Work to complete = Everything in the entries below except the pictures must be returned exactly.

Supplied data =
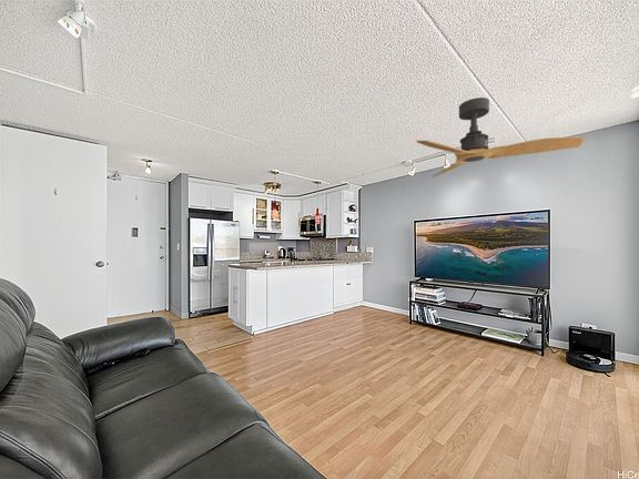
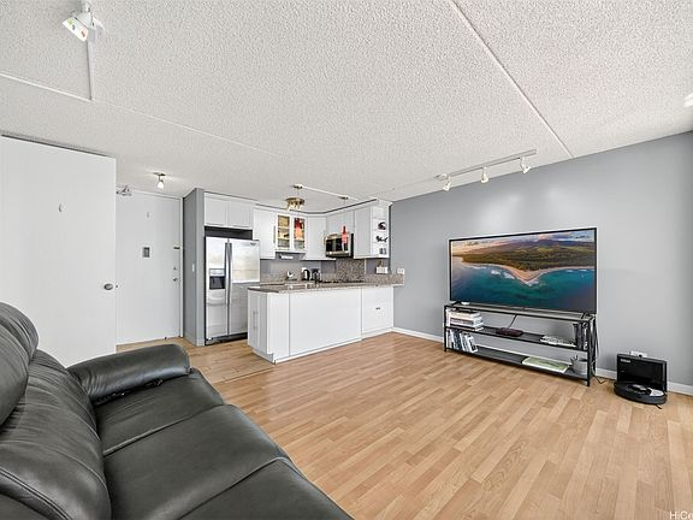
- ceiling fan [415,96,585,177]
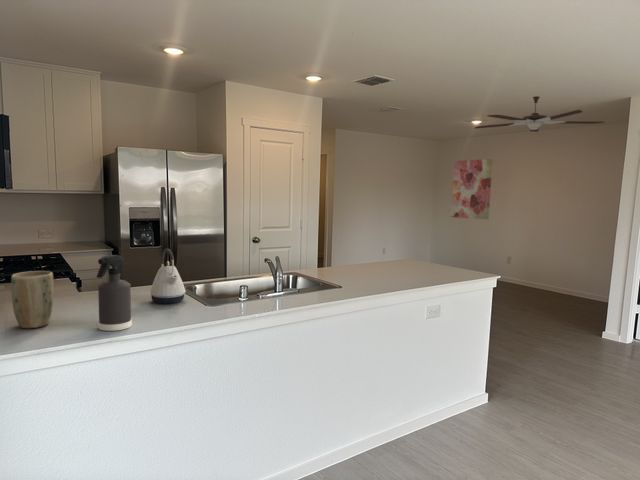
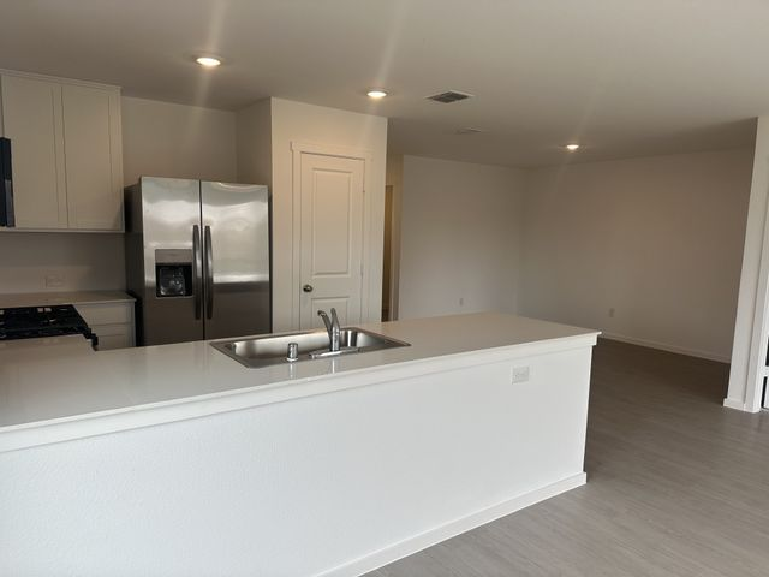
- wall art [450,158,493,220]
- kettle [149,248,186,305]
- spray bottle [95,254,133,332]
- ceiling fan [473,95,605,133]
- plant pot [10,270,55,329]
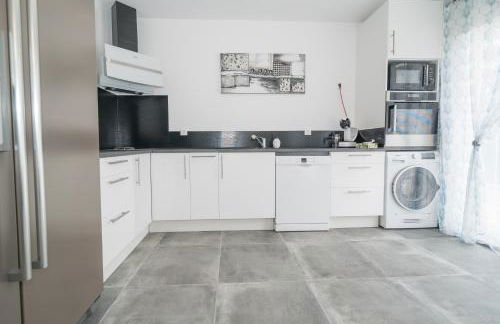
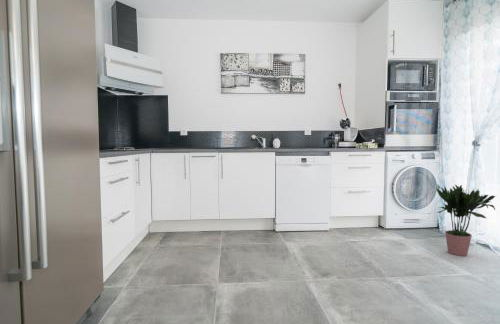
+ potted plant [436,184,498,257]
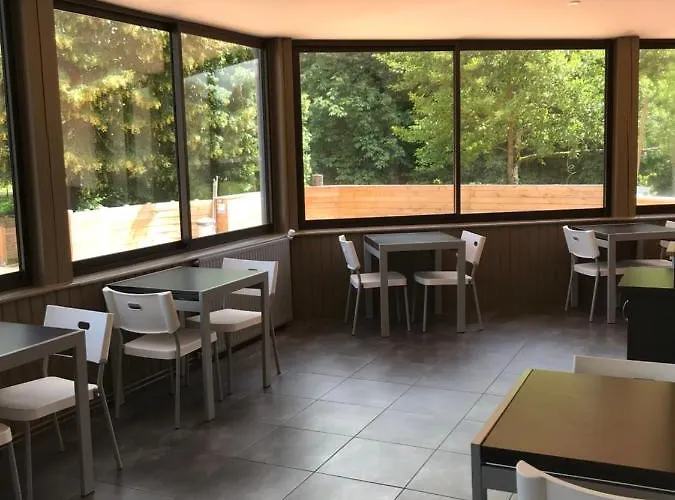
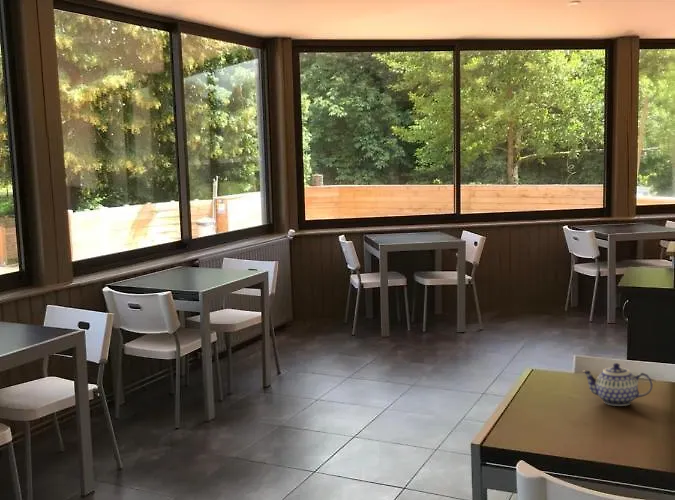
+ teapot [581,362,654,407]
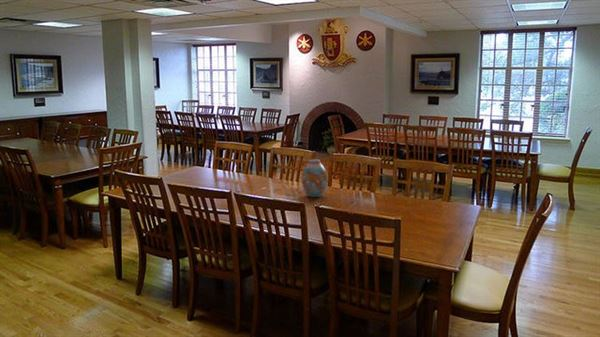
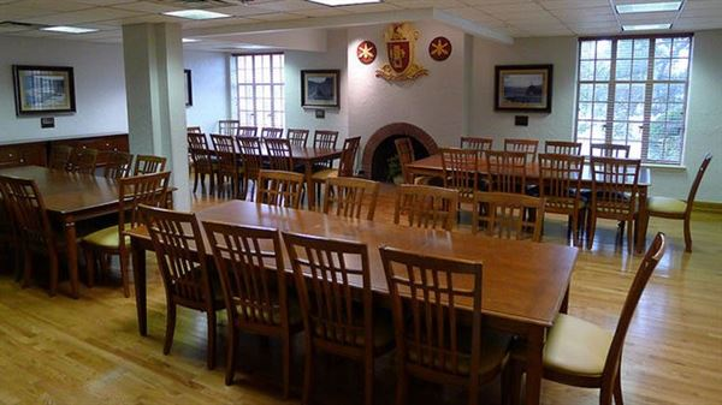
- vase [300,159,329,198]
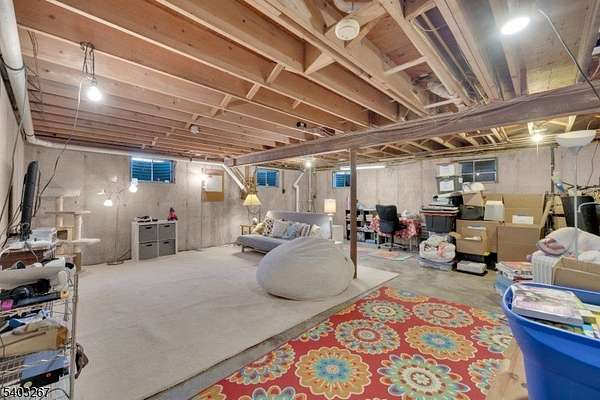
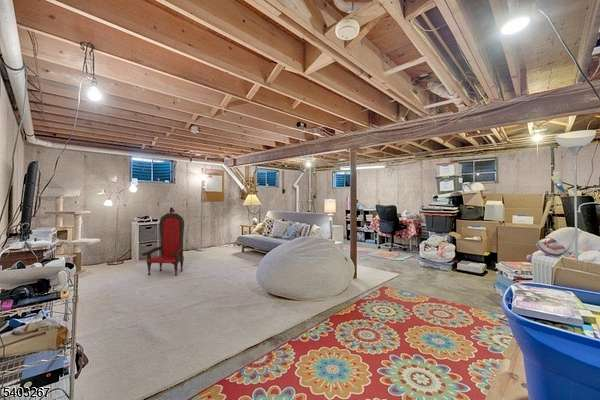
+ armchair [141,212,185,277]
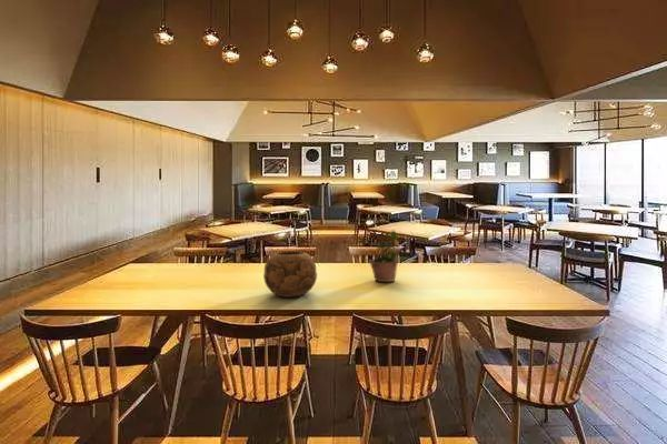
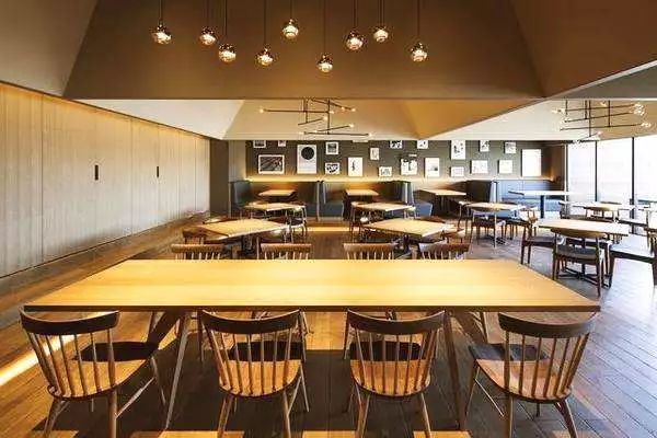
- decorative bowl [262,251,318,299]
- potted plant [368,230,401,283]
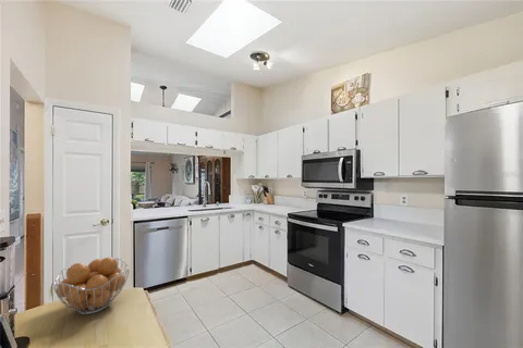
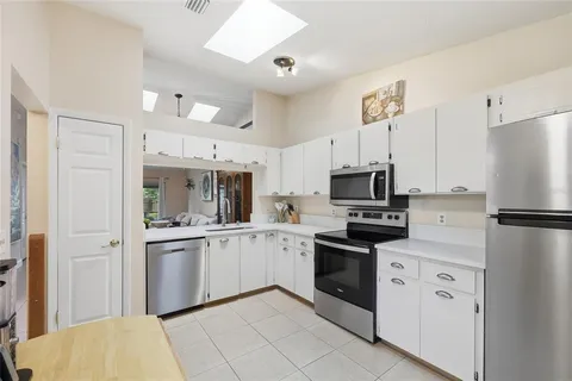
- fruit basket [52,257,131,315]
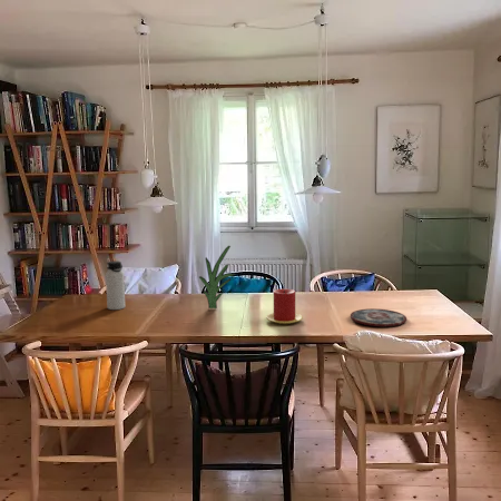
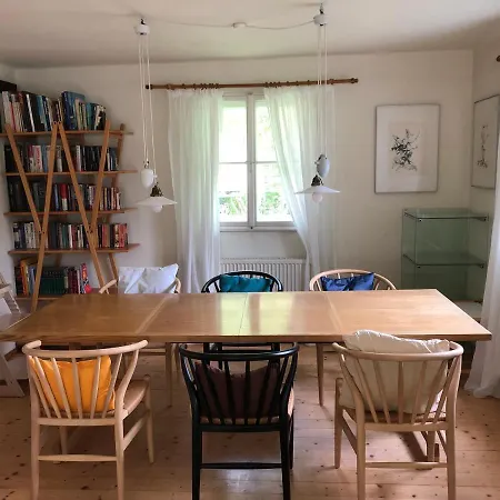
- plant [198,245,236,310]
- water bottle [105,261,126,311]
- candle [265,287,304,325]
- plate [350,307,407,327]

Solution for this exercise =
- ceiling fan [415,96,585,177]
- wall art [450,158,493,220]
- kettle [149,248,186,305]
- spray bottle [95,254,133,332]
- ceiling fan [473,95,605,133]
- plant pot [10,270,55,329]
+ potted plant [436,184,498,257]
+ teapot [581,362,654,407]
- vase [300,159,329,198]
+ armchair [141,212,185,277]
- decorative bowl [262,251,318,299]
- potted plant [368,230,401,283]
- fruit basket [52,257,131,315]
- plant [198,245,236,310]
- water bottle [105,261,126,311]
- candle [265,287,304,325]
- plate [350,307,407,327]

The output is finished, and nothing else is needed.